Exercise brief:
Search the entries below for "fitur". Report each line where it occurs.

Source data:
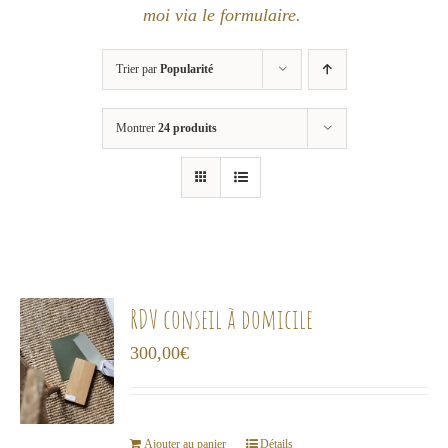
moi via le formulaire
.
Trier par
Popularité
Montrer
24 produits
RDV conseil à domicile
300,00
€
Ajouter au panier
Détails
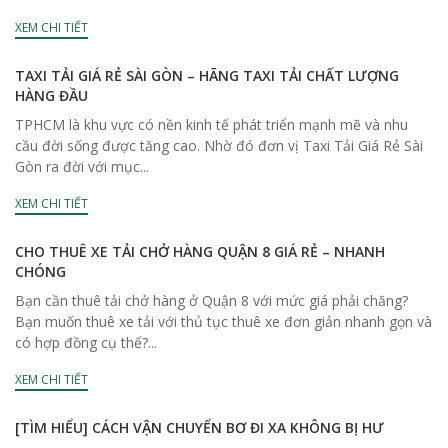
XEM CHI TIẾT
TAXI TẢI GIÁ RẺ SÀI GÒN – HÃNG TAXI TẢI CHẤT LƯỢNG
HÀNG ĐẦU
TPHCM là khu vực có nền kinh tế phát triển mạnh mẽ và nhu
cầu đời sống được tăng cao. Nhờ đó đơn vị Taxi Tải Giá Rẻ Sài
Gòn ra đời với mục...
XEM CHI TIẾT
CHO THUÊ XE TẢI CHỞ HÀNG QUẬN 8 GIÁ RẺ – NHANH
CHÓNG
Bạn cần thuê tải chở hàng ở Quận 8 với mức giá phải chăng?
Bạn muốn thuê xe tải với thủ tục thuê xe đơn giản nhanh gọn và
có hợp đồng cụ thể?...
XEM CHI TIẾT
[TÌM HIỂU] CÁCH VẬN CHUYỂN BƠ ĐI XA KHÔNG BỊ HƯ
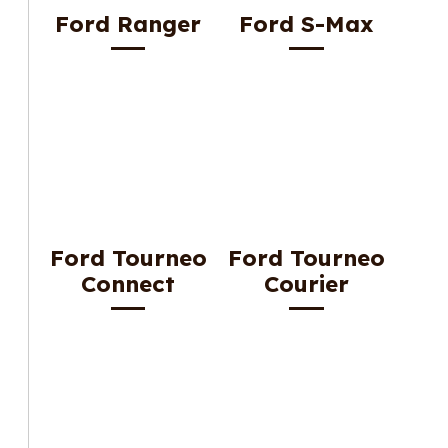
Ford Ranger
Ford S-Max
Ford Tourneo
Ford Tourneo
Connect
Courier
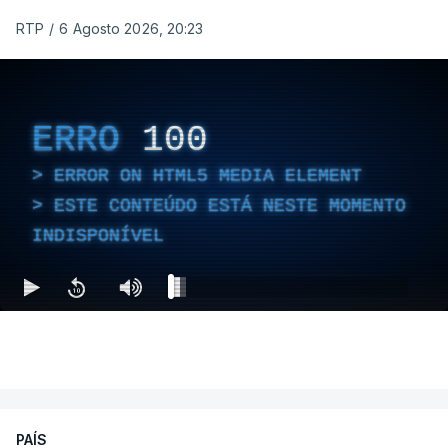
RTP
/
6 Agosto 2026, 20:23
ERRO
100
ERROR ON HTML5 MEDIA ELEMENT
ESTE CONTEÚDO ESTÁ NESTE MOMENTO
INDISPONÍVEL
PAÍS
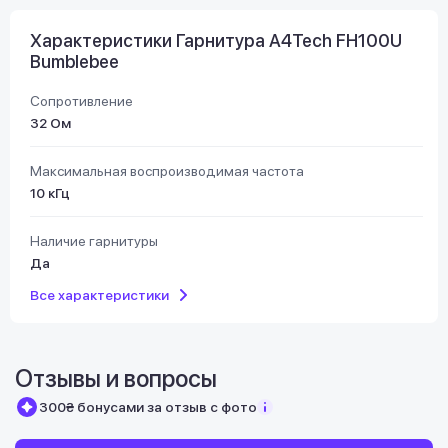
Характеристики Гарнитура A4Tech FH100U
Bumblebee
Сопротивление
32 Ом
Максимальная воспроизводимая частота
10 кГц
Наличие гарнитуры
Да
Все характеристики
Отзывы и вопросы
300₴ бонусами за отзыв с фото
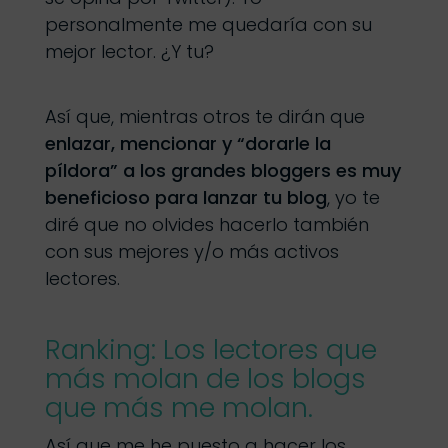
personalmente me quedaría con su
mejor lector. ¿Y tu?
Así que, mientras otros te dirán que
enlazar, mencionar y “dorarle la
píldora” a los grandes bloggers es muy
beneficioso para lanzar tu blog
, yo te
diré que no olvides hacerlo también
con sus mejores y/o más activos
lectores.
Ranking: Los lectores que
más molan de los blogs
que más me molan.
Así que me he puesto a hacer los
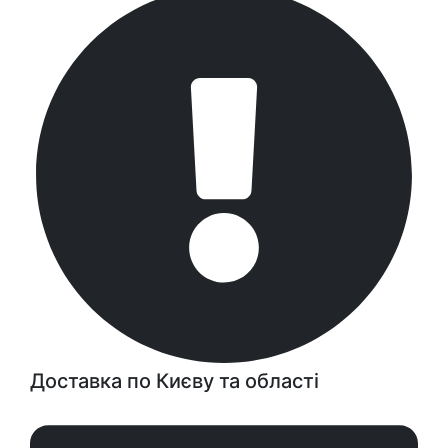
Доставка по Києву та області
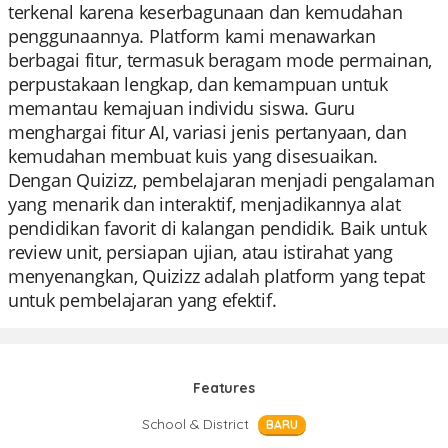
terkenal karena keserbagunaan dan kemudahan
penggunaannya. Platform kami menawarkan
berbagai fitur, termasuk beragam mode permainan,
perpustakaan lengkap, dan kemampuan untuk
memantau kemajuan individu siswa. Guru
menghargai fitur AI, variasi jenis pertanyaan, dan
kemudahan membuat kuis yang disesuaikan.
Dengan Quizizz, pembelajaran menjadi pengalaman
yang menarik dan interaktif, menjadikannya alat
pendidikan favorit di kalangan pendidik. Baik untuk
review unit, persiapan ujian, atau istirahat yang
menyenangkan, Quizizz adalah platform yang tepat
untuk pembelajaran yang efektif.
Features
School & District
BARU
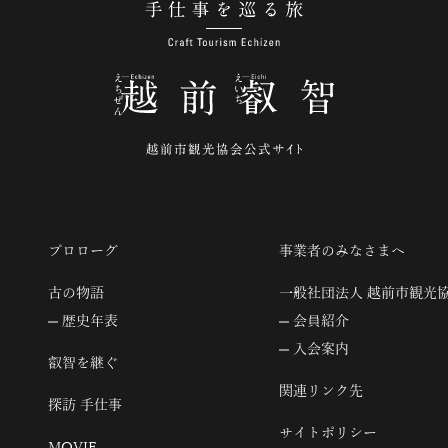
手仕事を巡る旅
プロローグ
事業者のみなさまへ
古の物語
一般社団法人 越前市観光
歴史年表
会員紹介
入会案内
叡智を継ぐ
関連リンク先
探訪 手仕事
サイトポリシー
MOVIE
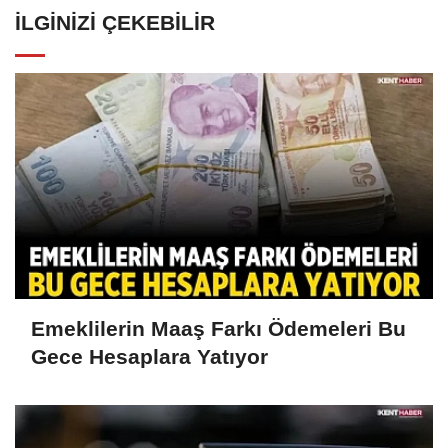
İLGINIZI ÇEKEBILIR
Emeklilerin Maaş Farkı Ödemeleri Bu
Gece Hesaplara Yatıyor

--

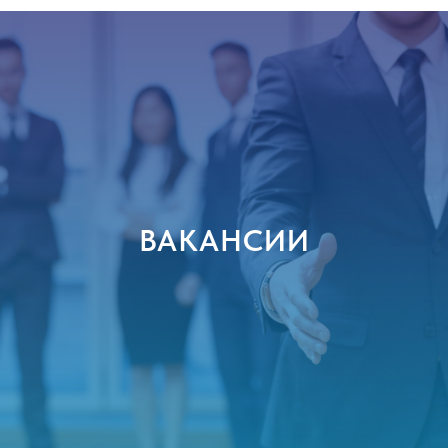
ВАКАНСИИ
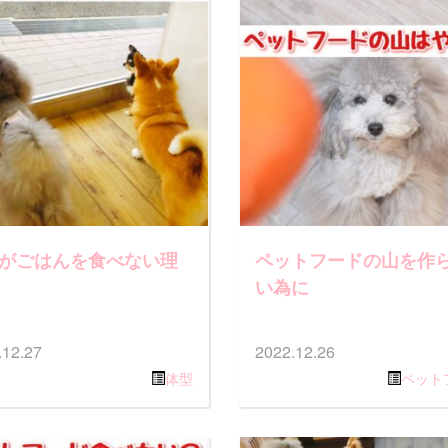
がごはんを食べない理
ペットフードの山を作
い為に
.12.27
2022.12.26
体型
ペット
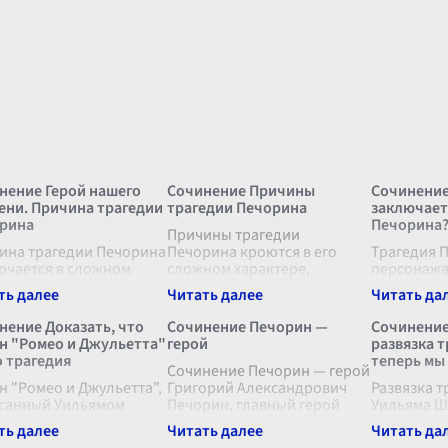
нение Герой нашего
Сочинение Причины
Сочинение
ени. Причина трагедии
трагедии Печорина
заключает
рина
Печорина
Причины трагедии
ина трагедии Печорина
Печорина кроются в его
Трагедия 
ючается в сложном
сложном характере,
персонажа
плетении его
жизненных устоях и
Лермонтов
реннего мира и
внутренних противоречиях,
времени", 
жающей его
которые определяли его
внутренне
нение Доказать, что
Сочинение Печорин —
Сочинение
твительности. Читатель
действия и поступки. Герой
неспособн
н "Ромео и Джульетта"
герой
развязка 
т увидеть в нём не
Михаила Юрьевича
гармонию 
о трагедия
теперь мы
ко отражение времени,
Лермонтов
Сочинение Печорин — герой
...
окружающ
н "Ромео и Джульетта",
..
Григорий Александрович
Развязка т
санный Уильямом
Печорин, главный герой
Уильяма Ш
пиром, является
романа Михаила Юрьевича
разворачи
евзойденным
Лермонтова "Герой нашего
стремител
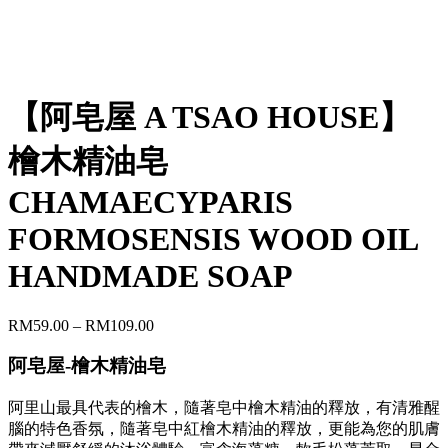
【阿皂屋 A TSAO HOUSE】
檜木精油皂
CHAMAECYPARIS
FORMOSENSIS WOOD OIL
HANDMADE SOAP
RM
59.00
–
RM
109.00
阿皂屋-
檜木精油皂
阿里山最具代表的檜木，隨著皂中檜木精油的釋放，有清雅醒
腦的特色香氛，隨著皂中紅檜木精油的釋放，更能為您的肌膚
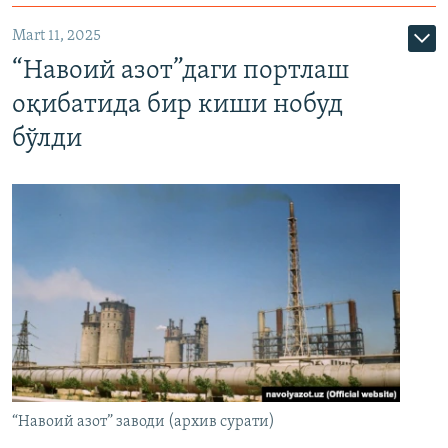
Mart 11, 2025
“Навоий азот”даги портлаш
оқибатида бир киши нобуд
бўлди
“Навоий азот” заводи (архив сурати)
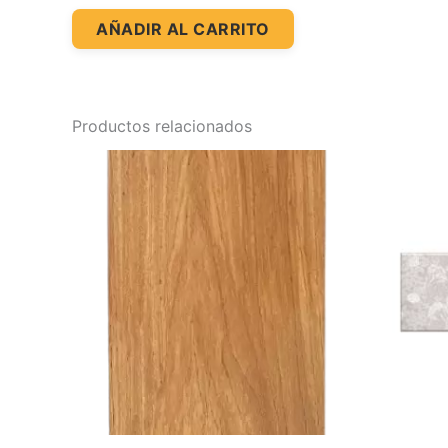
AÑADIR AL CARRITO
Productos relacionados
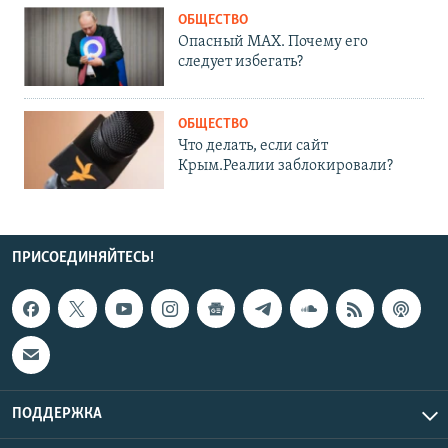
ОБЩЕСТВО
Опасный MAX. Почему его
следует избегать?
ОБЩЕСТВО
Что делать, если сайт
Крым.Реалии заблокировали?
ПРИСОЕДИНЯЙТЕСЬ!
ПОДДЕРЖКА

Answer to the problem:
berbagai fitur, termasuk beragam mode permainan,
menghargai fitur AI, variasi jenis pertanyaan, dan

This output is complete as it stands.